Two popular streaming systems have emerged over the past few years: Apache Storm and Apache Kafka. Originally developed by the engineering team at Twitter, Storm can reliably process unbounded streams of data at rates of millions of messages per second. Kafka, developed by the engineering team at LinkedIn, is a high-throughput distributed message queue system. Both streaming systems address the need of processing fast data. Kafka, however, stands apart. Kafka was designed to be a message queue and to solve the perceived problems of existing technologies. It's sort of an über-queue with unlimited scalability, distributed deployments, multitenancy, and strong persistence. An organization could deploy one Kafka cluster to satisfy all of its message queueing needs. Still, at its core, Kafka delivers messages. It doesn't support processing or querying of any kind.

Processing the fast data

Messaging is only part of a solution. Traditional relational databases tend to be limited in performance. Some may be able to store data at high rates, but fall over when they are expected to validate, enrich, or act on data as it is ingested. NoSQL systems have embraced clustering and high performance, but sacrifice much of the power and safety that traditional SQL-based systems offered. For basic fire hose processing, NoSQL solutions may satisfy your business needs. However, if you are executing complex queries and business logic operations per event, in-memory NewSQL solutions can satisfy your needs for both performance and transactional complexity. Like Kafka, some NewSQL systems are built around shared-nothing clustering. Load is distributed among cluster nodes for performance. Data is replicated among cluster nodes for safety and availability. To handle increasing loads, nodes can be transparently added to the cluster. Nodes can be removed -- or fail -- and the rest of the cluster will continue to function. Both the database and the message queue are designed without single points of failure. These features are the hallmarks of systems designed for scale.

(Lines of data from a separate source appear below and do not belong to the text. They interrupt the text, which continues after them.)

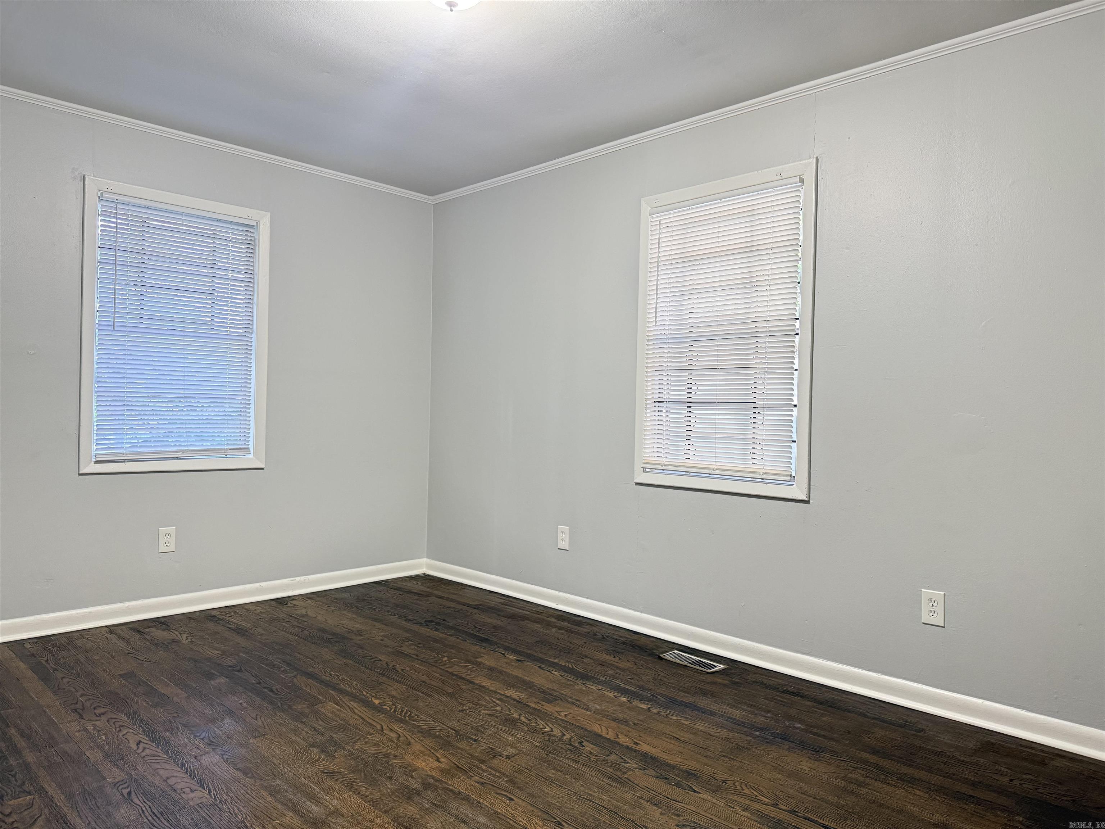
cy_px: 414
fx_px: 766
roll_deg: -1.5
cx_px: 552
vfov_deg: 56.8
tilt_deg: -0.1
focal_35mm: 24
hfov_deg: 71.6
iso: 320
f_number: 1.78
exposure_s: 1/60
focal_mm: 6.76
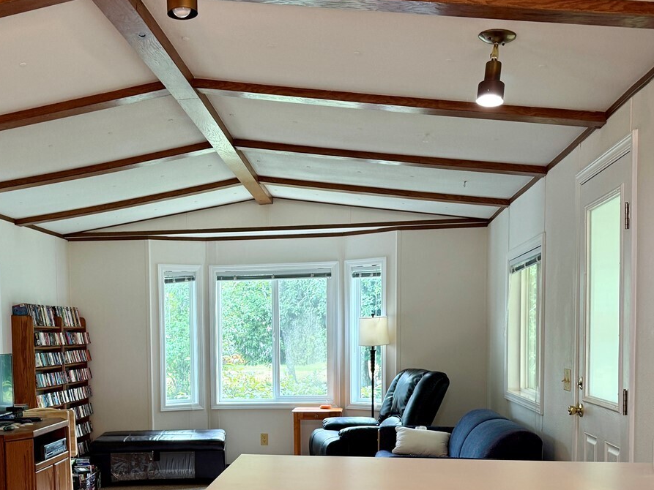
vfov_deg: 32.9
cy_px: 375
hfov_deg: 43.4
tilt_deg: -4.0
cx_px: 237
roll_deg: +0.4
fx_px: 813
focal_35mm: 43
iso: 125
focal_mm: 6.76
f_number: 1.78
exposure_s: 1/60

In addition, Kafka and some NewSQL systems have the ability to leverage clustering and dynamic topology to scale, without eschewing strong guarantees. Kafka provides message-ordering guarantees, while some in-memory processing engines provide serializable consistency and ACID semantics. Both systems use cluster-aware clients to deliver more features or to simplify configuration. Finally, both achieve redundant durability through disks on different machines, rather than RAID or other local storage schemes.

Big data plumbers toolkit

Look for a system with the redundancy and scalability benefits of native shared-nothing clustering.

Look for a system that leans on in-memory storage and processing to achieve high per-node throughput.

Look for a system that offers processing at ingestion time. Can the system perform conditional logic? Can it query gigabytes or more of existing state to inform decisions?

Look for a system that isolates operations and makes strong guarantees about its operations. This allows users to write simpler code and focus on business problems, rather than handling concurrency problems or data divergence. Beware of systems that offer strong consistency but at greatly reduced performance.Systems with these properties are emerging from the NewSQL, NoSQL, and Hadoop communities, but different systems make different trade-offs, often based on their starting assumptions. For organizations that want to act on fast data in real time, these tools can remove much of the complexity involved in understanding data with velocity.

Kafka provides a safe and highly available way to move data between myriad producers and consumers, while offering performance and robustness to put admins at ease. An in-memory database can offer a full relational engine with powerful transaction logic, counting, and aggregation, all with enough scalability to meet any load. More than acting as a relational database, this system should serve as a processing engine complementary to Kafka's messaging infrastructure.